EXERCISE: In the records below, can you switch "slice" to "wedge" wherever it appears and leave everything else unchanged? Omit the pictures from your answer.

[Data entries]

◇ ◇ ◇ ◇

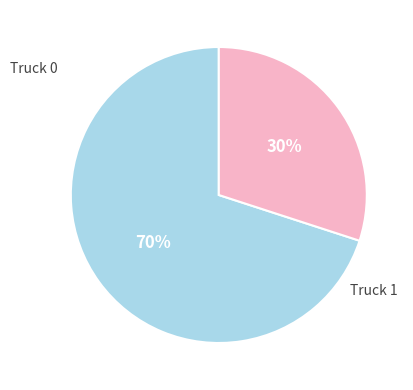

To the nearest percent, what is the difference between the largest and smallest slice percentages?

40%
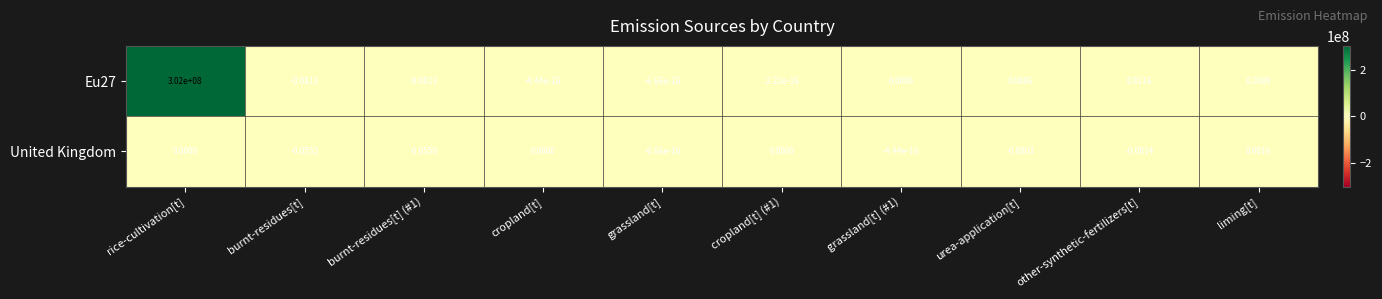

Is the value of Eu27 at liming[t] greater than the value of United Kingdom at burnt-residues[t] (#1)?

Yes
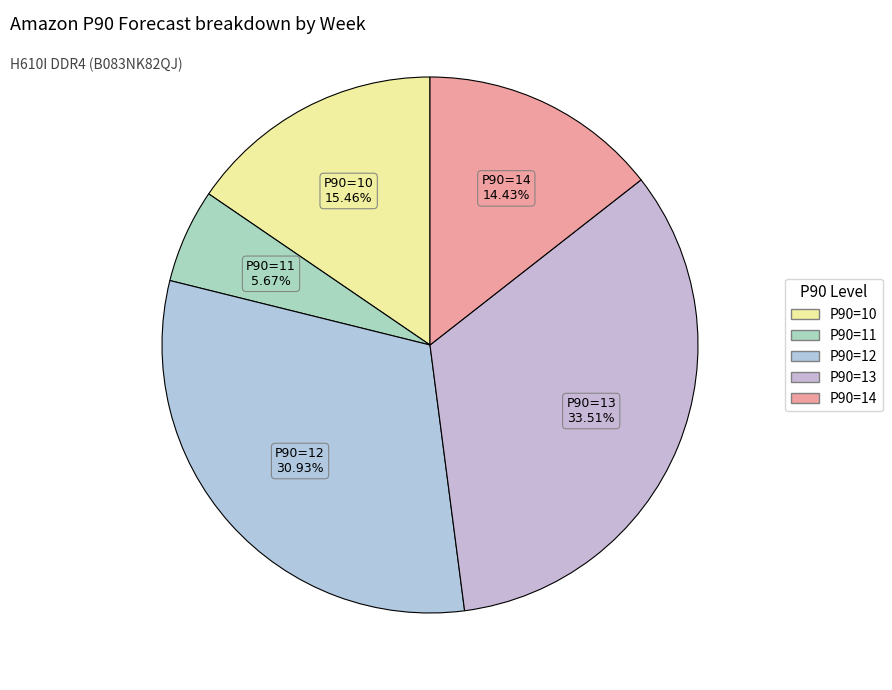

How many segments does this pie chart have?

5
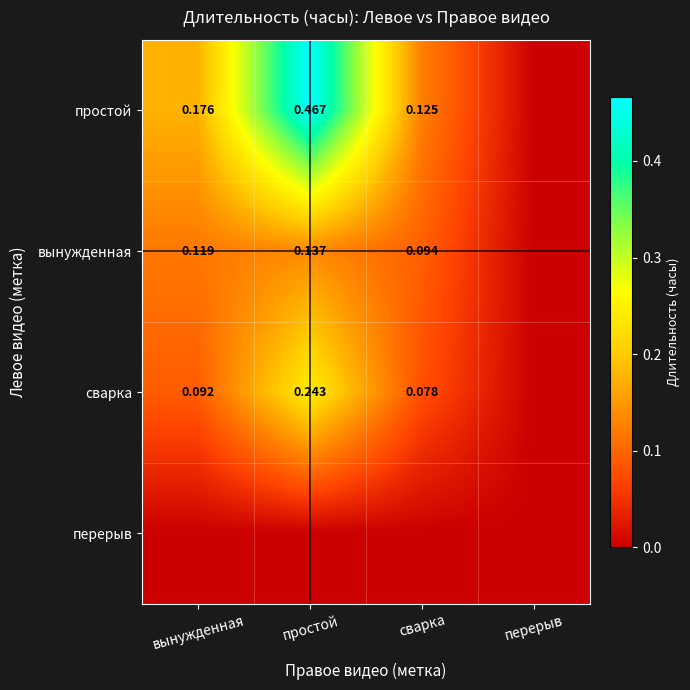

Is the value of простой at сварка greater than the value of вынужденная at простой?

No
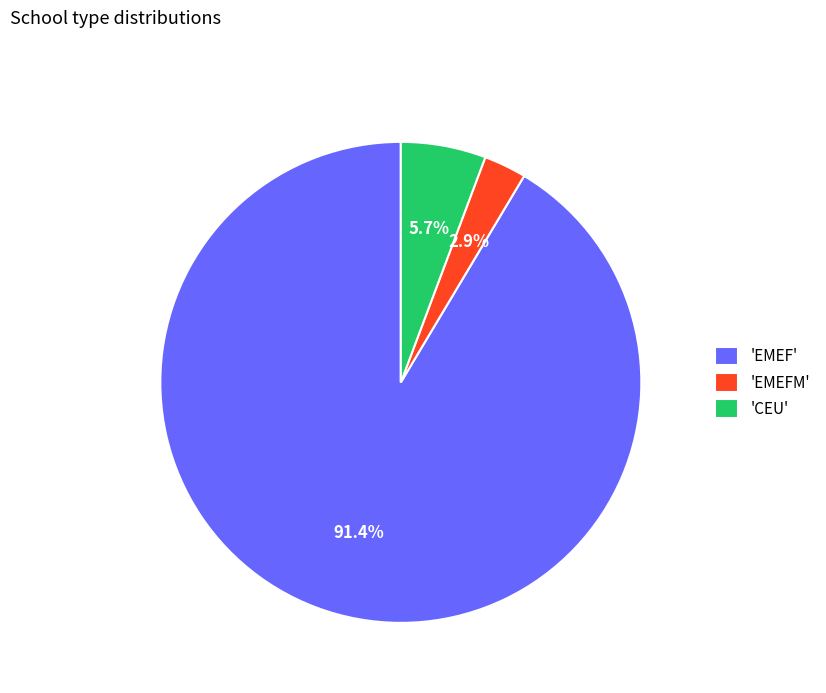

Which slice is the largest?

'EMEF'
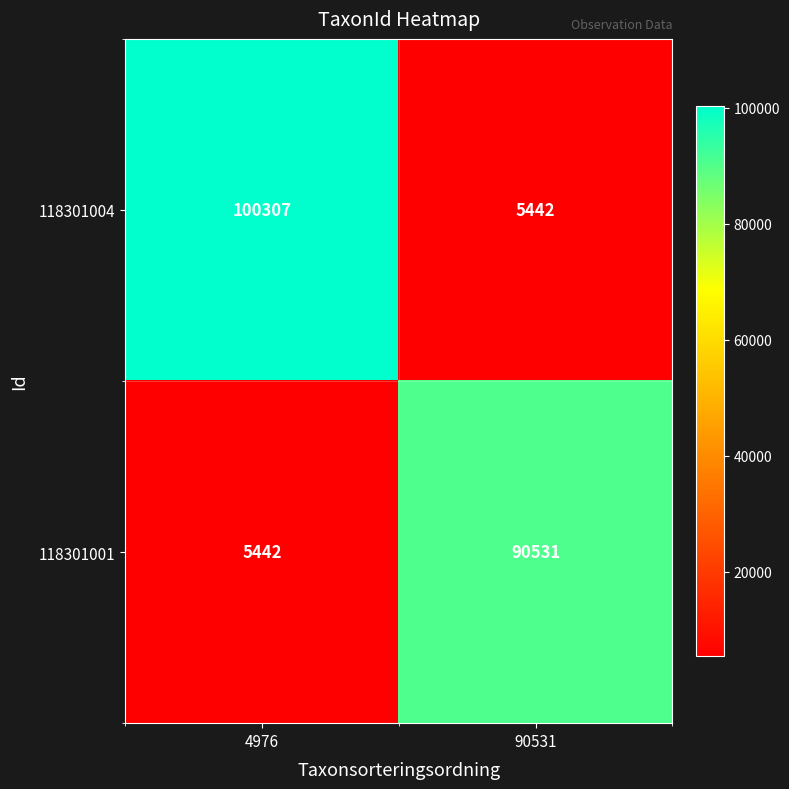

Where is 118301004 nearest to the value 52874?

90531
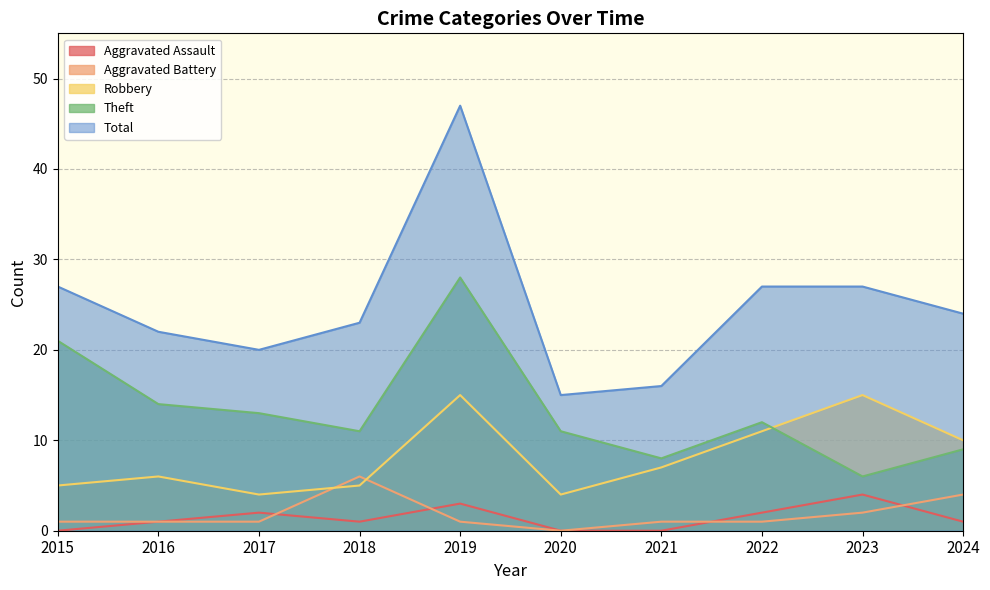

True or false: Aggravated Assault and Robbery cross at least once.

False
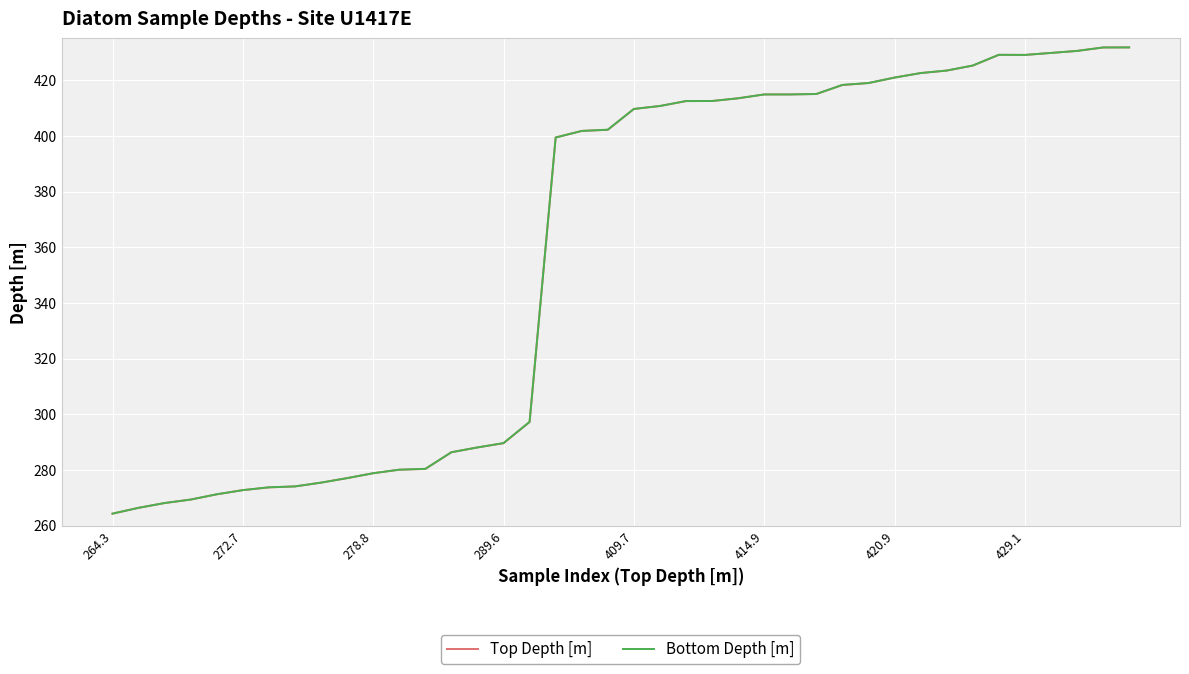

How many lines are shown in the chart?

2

◇ ◇ ◇ ◇

RESPONSE FOR THIS EXERCISE:
To the nearest percent, what is the difference between the largest and smallest wedge percentages?

40%

Is the value of Eu27 at liming[t] greater than the value of United Kingdom at burnt-residues[t] (#1)?

Yes

How many segments does this pie chart have?

5

Is the value of простой at сварка greater than the value of вынужденная at простой?

No

Which wedge is the largest?

'EMEF'

Where is 118301004 nearest to the value 52874?

90531

True or false: Aggravated Assault and Robbery cross at least once.

False

How many lines are shown in the chart?

2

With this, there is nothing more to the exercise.